A Southern Indie Bookseller Alliance 2017 Summer OKRA pick!
One of Kirkus Review’s “11 Thrillers That Will Keep You Awake This Summer”
Watch the trailer for The Devil's Muse here: https://vimeo.com/224000865
In the thrilling fifth book in the critically acclaimed series that’s “edgy, dangerous, but pulsing with life” (Bill Ott, Booklist), a Mardi Gras parade turns deadly.
It’s Mardi Gras in New Orleans and rookie cop Maureen Coughlin has no idea what she’s in for. Her night working the parades begins calmly enough—until a half-naked man careens through the crowd and throws himself onto the hood of an oncoming SUV. As she tries to deal with the incident amid the pulsing chaos of the parade, Maureen hears gunshots. Moments later, with three wounded and a handful of drunken witnesses, Maureen has a full-fledged investigation on her hands. Who was the shooter? Who was he after? Who’s the next target? City bigwigs begin pressuring Maureen and her crew for quick answers. And with an amateur camera crew intent on capturing “the real Mardi Gras” for their YouTube channel, an incompetent supervising detective, and tense race relations in a city more likely to mistrust cops than ever, it’s going to be a very long night—and a memorable first Mardi Gras—for Maureen.
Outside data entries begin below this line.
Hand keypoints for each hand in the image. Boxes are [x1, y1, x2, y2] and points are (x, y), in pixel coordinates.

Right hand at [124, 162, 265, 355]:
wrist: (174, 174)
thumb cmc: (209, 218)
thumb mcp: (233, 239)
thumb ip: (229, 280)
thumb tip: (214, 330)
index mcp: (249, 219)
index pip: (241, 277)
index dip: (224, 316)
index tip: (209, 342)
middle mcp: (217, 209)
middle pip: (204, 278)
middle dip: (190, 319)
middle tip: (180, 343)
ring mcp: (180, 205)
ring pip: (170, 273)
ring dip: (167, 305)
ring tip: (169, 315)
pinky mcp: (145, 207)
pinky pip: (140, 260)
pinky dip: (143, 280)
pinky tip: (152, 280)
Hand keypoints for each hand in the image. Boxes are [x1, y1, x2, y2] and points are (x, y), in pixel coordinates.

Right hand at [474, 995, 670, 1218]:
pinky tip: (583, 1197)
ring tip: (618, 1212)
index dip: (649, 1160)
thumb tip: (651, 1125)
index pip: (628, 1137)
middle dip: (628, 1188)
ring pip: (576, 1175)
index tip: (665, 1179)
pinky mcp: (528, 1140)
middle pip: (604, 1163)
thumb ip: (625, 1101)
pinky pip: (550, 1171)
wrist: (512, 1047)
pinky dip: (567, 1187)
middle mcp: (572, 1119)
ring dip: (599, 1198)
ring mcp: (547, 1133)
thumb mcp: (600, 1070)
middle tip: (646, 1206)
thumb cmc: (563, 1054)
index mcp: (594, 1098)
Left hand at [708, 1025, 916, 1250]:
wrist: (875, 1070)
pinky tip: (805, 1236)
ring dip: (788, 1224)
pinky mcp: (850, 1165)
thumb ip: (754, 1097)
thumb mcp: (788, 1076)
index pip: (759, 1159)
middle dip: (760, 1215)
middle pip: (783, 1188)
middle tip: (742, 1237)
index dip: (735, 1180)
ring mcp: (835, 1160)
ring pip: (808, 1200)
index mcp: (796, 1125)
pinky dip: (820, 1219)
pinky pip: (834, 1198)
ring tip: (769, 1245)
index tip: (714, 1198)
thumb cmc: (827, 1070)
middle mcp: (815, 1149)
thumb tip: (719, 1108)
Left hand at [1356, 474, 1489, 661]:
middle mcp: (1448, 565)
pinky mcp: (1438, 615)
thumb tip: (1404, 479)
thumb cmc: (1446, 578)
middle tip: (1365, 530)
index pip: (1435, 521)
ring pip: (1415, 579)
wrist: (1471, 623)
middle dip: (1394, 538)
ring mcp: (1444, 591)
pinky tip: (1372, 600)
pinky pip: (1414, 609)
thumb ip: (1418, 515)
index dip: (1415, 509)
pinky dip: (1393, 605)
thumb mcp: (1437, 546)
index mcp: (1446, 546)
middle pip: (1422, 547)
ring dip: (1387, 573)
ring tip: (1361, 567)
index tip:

With The Devil’s Muse, the acclaimed crime writer Bill Loehfelm conjures rowdy New Orleans in all its mess and marvel, and sends Maureen deep into the city on another wild, high-octane adventure.
Loehfelm's low-key fifth novel featuring New Orleans beat cop Maureen Coughlin (after 2016's Let the Devil Out) finds the native New Yorker and rookie patrol officer working her first Mardi Gras. She has just pulled an emaciated man wearing nothing but hot pink zebra-print tights off the hood of an SUV. He's obviously under the influence of a powerful hallucinogen, but when gunshots ring out nearby, Coughlin pushes through the crowds to find multiple people injured. Shortly thereafter, she's notified that the junkie in the tights has died. In the chaotic hours that follow, Coughlin maneuvers through drunken revelers, an annoying street-level journalist with her own camera crew, and warring gang members to connect the mysteries of the shooting and the overdose. Fans of police procedurals will enjoy the grittiness of the narrative, but the relatively easy crime solving and the lack of any substantial character progression make this outing a bit formulaic.